Au total, 1 647 échecs vaccinaux ont été identifiés, dont 130 sont survenus chez des personnes immunodéprimées. Leur répartition selon le vaccin réalisé est la suivante :
- 1 349 cas sont liés au vaccin Comirnaty (soit un taux de notification (TN) de 4,0/100 000 vaccinations complètes à deux doses)
- 57 cas liés au vaccin Spikevax (soit un TN de 1,2/100 000 vaccinations complètes à 2 doses)
- 142 cas liés au vaccin Vaxzevria (soit un TN de 4,2/100 000 vaccinations complètes à 2 doses)
- 99 cas liés au vaccin Janssen (soit un TN de 9,5/100 000 vaccinations complètes à 1 dose) A noter que ces TN/100 000 sont plus élevés chez les plus âgés quel que soit le vaccin, avec par exemple pour Comirnaty, des TN de 10,9/100 000 chez les 75-84 ans et de 33,6 chez les 85 ans et plus (sauf pour Vaxzevria chez les 16-49 ans, avec 10 cas/26 574 vaccinations complètes, soit un TN de 37,6/100 000).
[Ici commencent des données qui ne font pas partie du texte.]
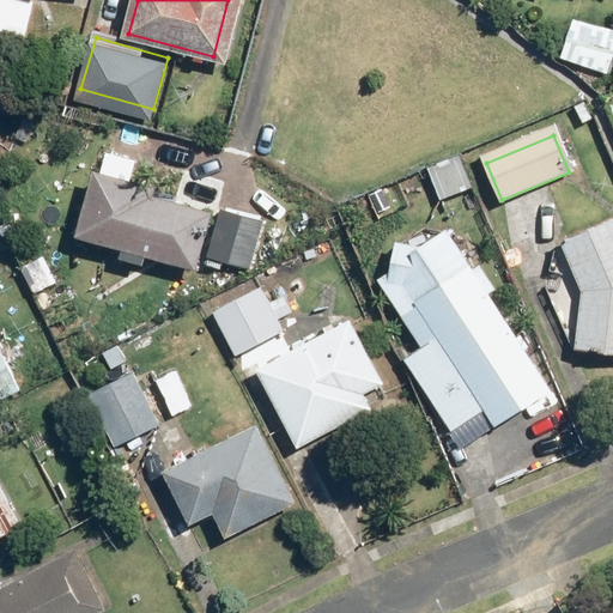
[(96,178),(80,238),(184,267),(200,206),(96,178)]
Le délai médian de survenue des cas de Covid-19 post-vaccination complète varie entre 2 mois (Janssen), 2,5 mois (Vaxzevria), 2,9 mois (Spikevax) et 3,1 mois (Comirnaty). Les échecs vaccinaux étaient graves dans 858 cas/1 349 cas liés au vaccin Comirnaty (soit un TN de 2,5/100 000 vaccinations), dans 36 cas/57 cas liés au vaccin Spikevax (soit un TN de 0,7/100 000 vaccinations), dans 122 cas/142 cas liés au vaccin Vaxzevria (soit un TN de 3,6/100 000 vaccinations), et 90 cas/99 cas liés au vaccin Janssen (soit un TN de 8 ,7/100 000 vaccinations). Les individus concernés par ces échecs vaccinaux présentaient des comorbidités dans 842 cas /1 349 liés au vaccin Comirnaty, 32 cas/57 liés au vaccin Spikevax, 107 cas/142 liés au vaccin Vaxzevria et 73 cas/99 liés au vaccin Janssen.
Avis n° 2021.0082/AC/SESPEV du 18 novembre 2021 Page 6 / 11
Enfin, le variant impliqué dans les cas d’échec vaccinal était essentiellement le variant Delta (434/1 349 pour Comirnaty, 23/57 pour Spikevax, 50/142 pour Vaxzevria et 39/99 pour Janssen), mais un nombre de cas important reste non caractérisés (avec respectivement pour chaque vaccin précité 670, 32, 89 et 59 cas).
➢ Données sérologiques relatives à des échecs vaccinaux Une cohorte prospective (46) de 227 soignants vaccinés par Comirnaty suivis sérologiquement, a corroboré les études précédentes montrant une diminution de la réponse en anticorps (IgG anti-S et neutralisants) induits par la vaccination jusqu’à 6 mois. Pour 187 d’entre eux, le taux moyen d’IgG anti-S a diminué de 1 929 BAU/mL avec IC à 95 % [752-2 124] à 1 mois post-vaccination à 442 BAU/mL avec IC à 95 % [399-490] à 6 mois post vaccination (p< 0,001). Malgré la persistance de cette réponse, des infections asymptomatiques ont été mises en évidence pour 26 % d’entre eux (59/277), par une séroconversion contre la nucléocapside (mais de plus faible sensibilité et spécificité comparée à la protéine Spike) observée entre mars et août 2021. Des infections symptomatiques (PCR+) sont survenues chez 2 sujets, mais les titres en anticorps chez ces échecs vaccinaux ne sont pas spécifiés. Aucune forme sévère n’a été rapportée. Les anticorps neutralisant la souche historique diminuaient de façon similaire (titre moyen d’anticorps de 551 avec IC à 95 % [455-669] à 1 mois diminuant à 98 avec un IC à 95 % [78-124] à 6 mois), avec des titres encore moindres pour les anticorps neutralisant le variant Delta (le titre moyen d’anticorps diminuant de 279 avec IC à 95 % [219-355] à 38 avec IC à 95 % [31-48]).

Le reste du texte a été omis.